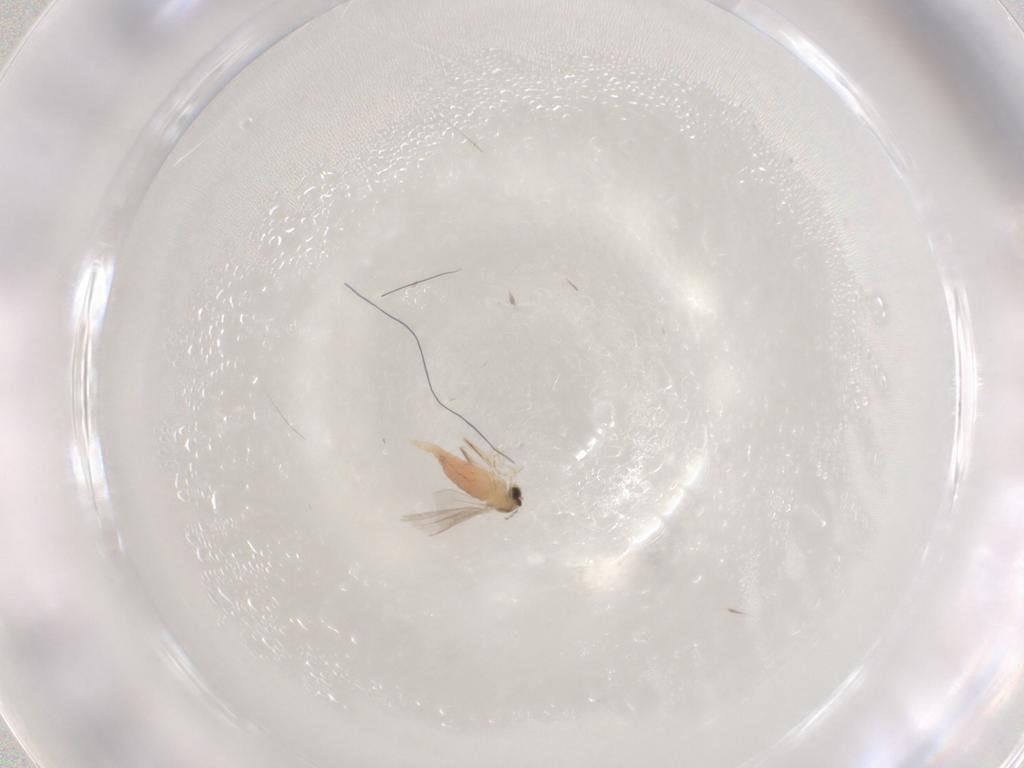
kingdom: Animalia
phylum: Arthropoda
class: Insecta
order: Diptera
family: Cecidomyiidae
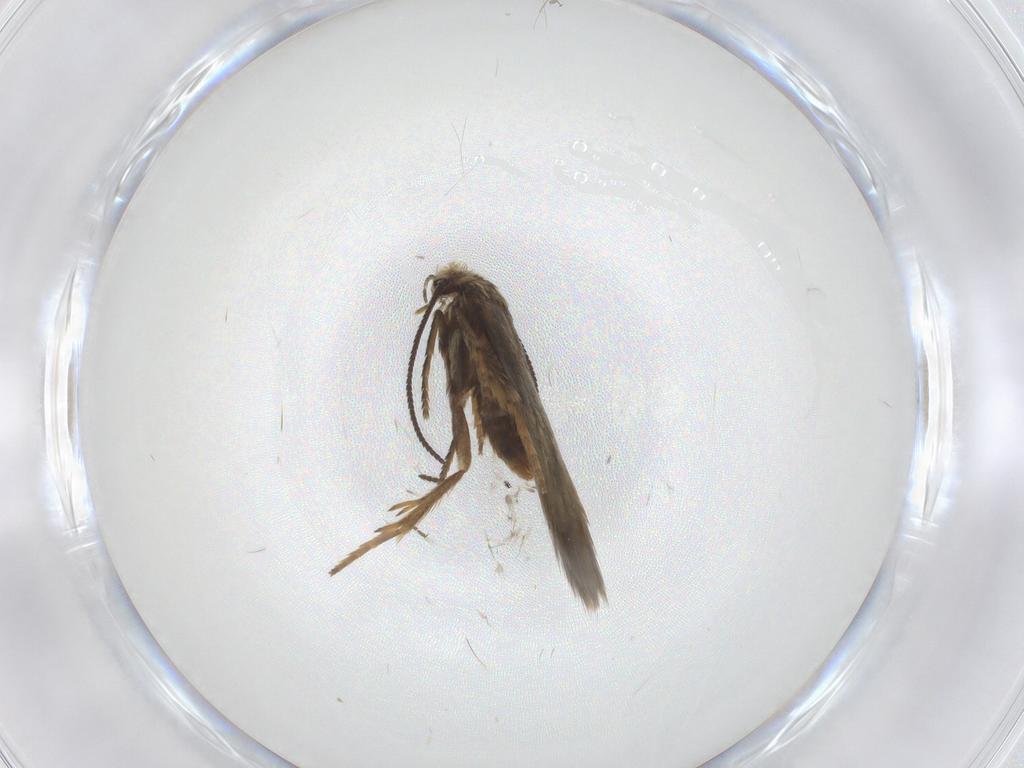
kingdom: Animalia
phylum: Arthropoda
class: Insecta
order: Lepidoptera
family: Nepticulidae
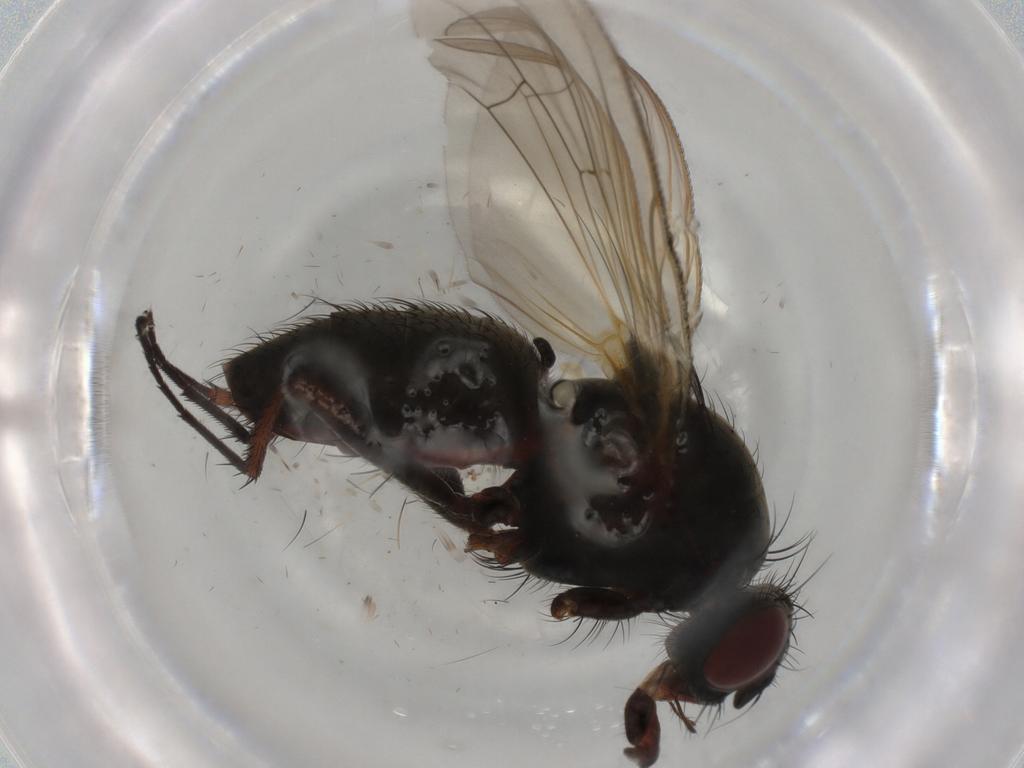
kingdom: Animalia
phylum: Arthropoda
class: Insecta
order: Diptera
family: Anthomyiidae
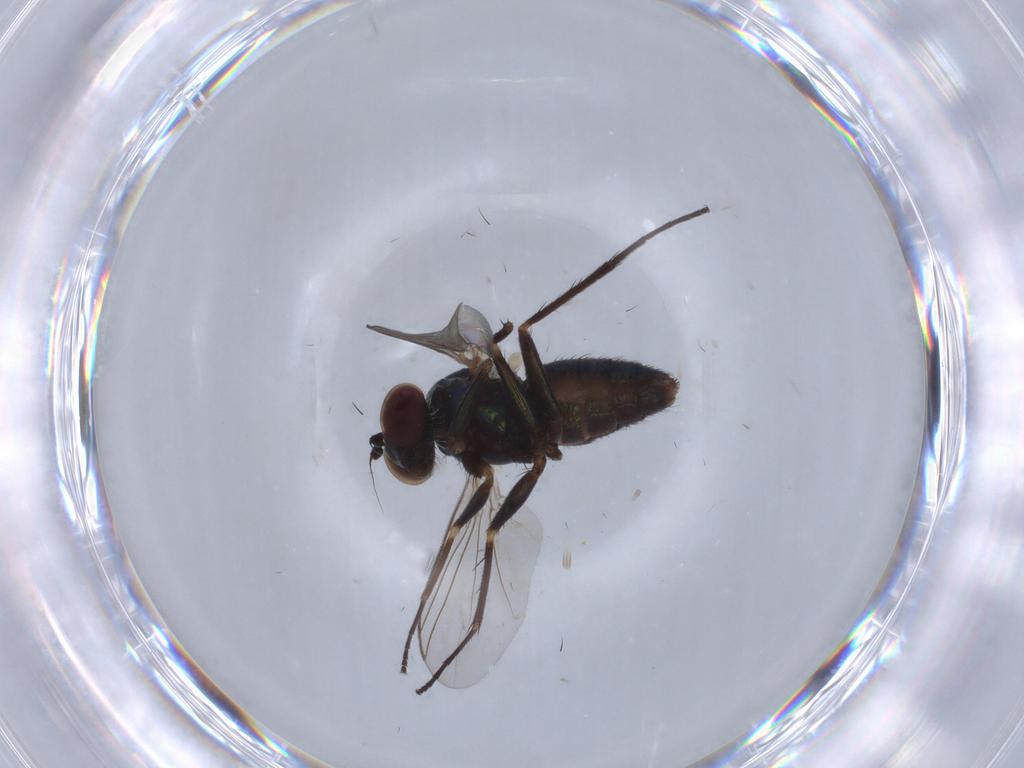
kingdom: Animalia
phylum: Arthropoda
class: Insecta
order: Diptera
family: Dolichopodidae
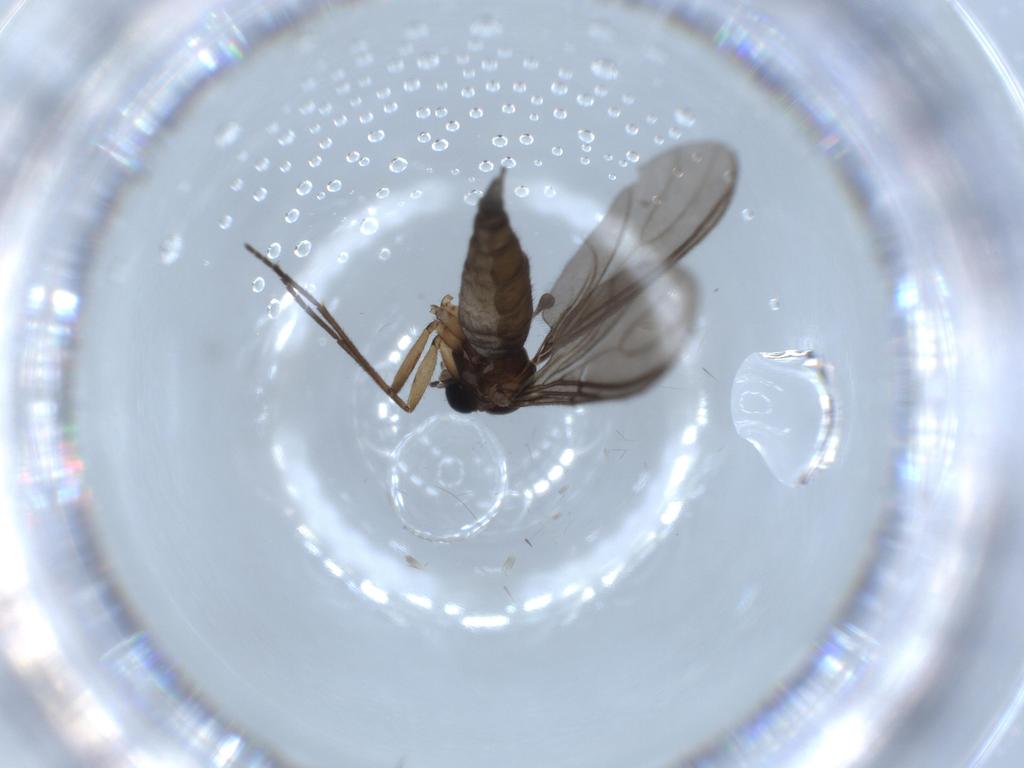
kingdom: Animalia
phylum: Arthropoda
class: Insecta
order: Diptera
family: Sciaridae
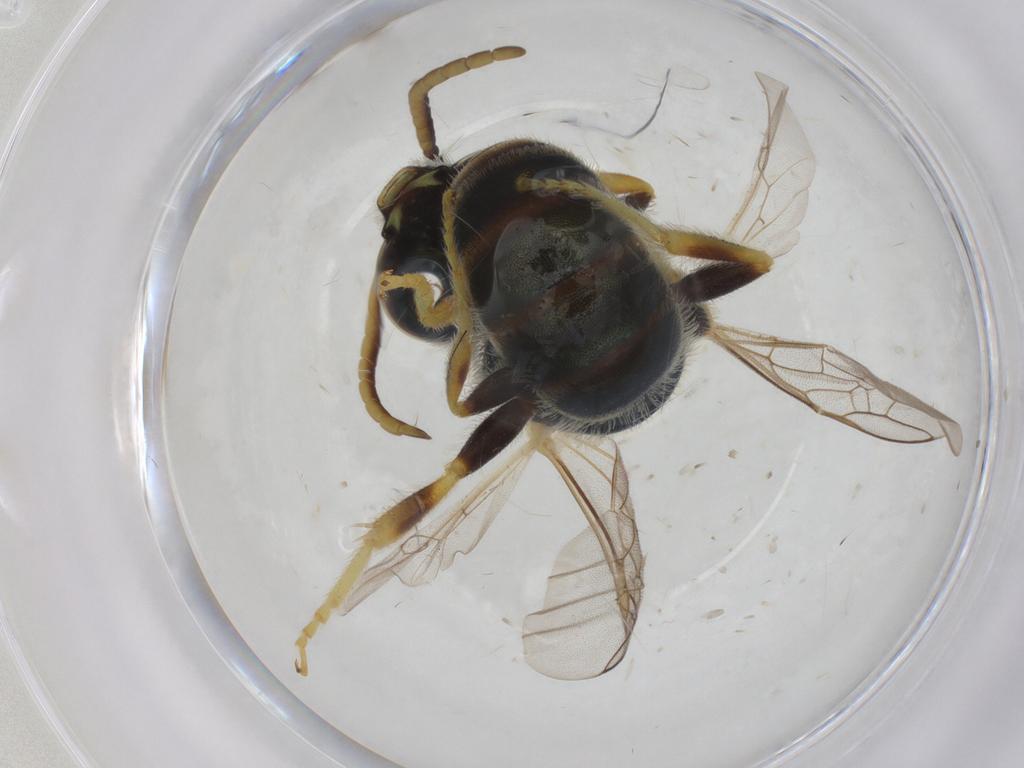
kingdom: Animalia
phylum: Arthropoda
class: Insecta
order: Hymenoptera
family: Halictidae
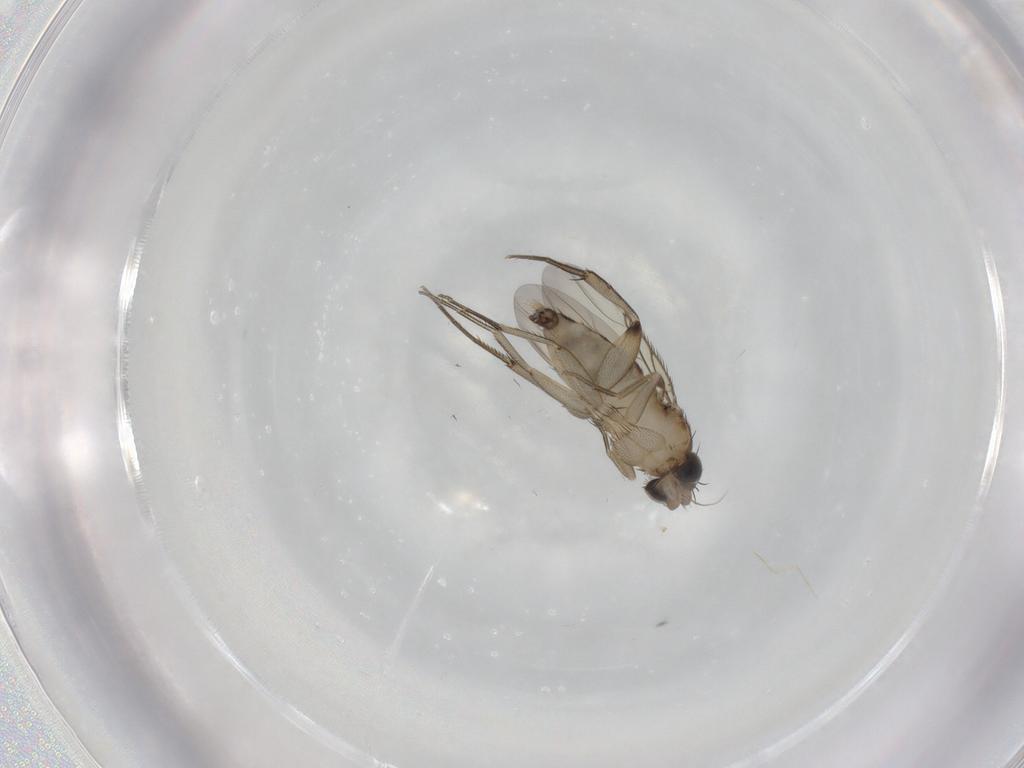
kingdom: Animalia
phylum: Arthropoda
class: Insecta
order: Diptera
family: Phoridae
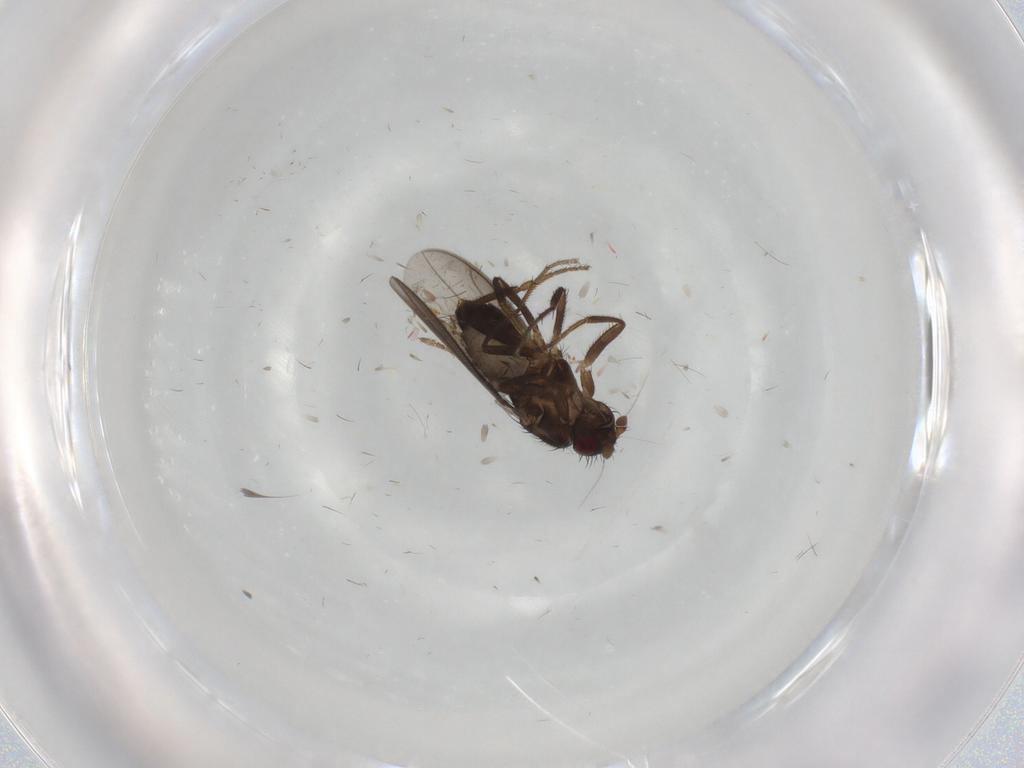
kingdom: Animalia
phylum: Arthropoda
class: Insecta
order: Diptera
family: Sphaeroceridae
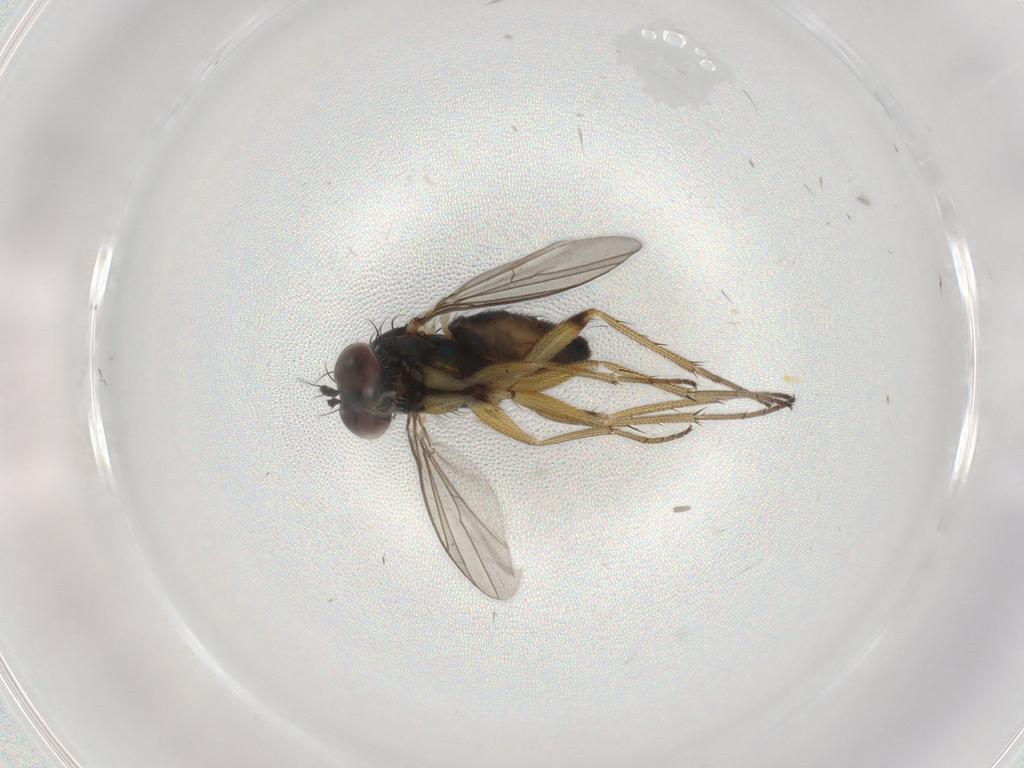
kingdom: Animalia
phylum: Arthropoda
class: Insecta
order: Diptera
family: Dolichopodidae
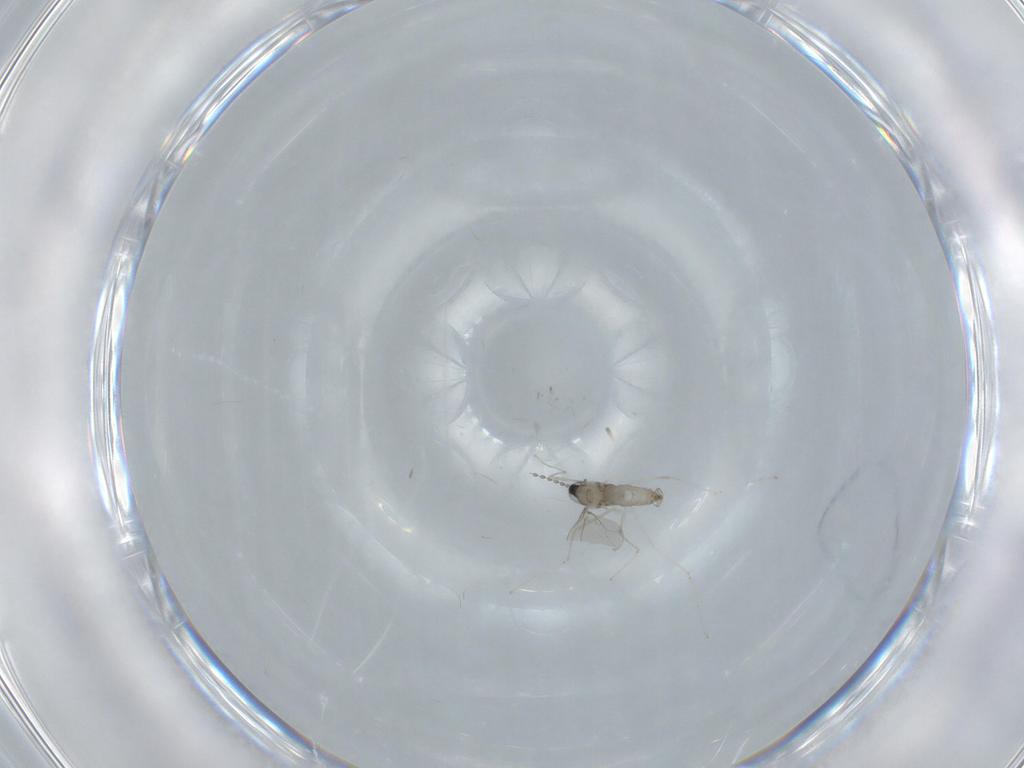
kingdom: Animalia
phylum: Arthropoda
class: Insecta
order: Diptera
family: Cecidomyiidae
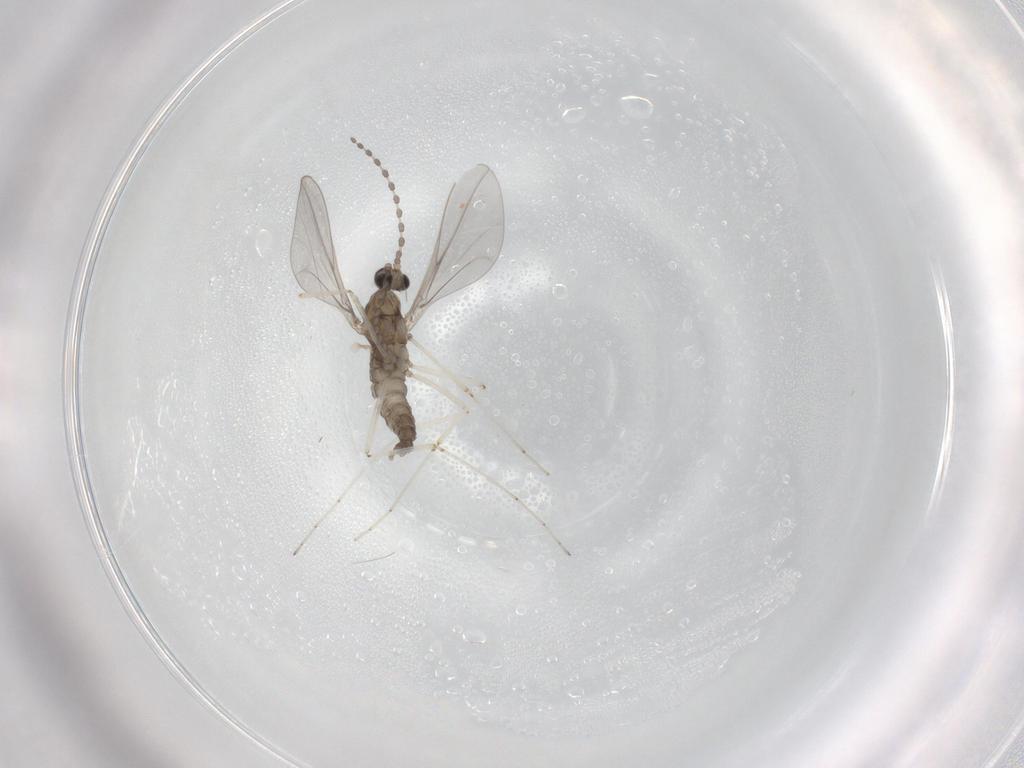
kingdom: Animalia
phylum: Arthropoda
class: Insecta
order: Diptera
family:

-*-*-

> [WHAT IS EXPECTED] Retype the text lines from every item above exactly as they appear, without the pictures.

> [RESULT OF THE EXERCISE]
kingdom: Animalia
phylum: Arthropoda
class: Insecta
order: Diptera
family: Cecidomyiidae
kingdom: Animalia
phylum: Arthropoda
class: Insecta
order: Lepidoptera
family: Nepticulidae
kingdom: Animalia
phylum: Arthropoda
class: Insecta
order: Diptera
family: Anthomyiidae
kingdom: Animalia
phylum: Arthropoda
class: Insecta
order: Diptera
family: Dolichopodidae
kingdom: Animalia
phylum: Arthropoda
class: Insecta
order: Diptera
family: Sciaridae
kingdom: Animalia
phylum: Arthropoda
class: Insecta
order: Hymenoptera
family: Halictidae
kingdom: Animalia
phylum: Arthropoda
class: Insecta
order: Diptera
family: Phoridae
kingdom: Animalia
phylum: Arthropoda
class: Insecta
order: Diptera
family: Sphaeroceridae
kingdom: Animalia
phylum: Arthropoda
class: Insecta
order: Diptera
family: Dolichopodidae
kingdom: Animalia
phylum: Arthropoda
class: Insecta
order: Diptera
family: Cecidomyiidae
kingdom: Animalia
phylum: Arthropoda
class: Insecta
order: Diptera
family:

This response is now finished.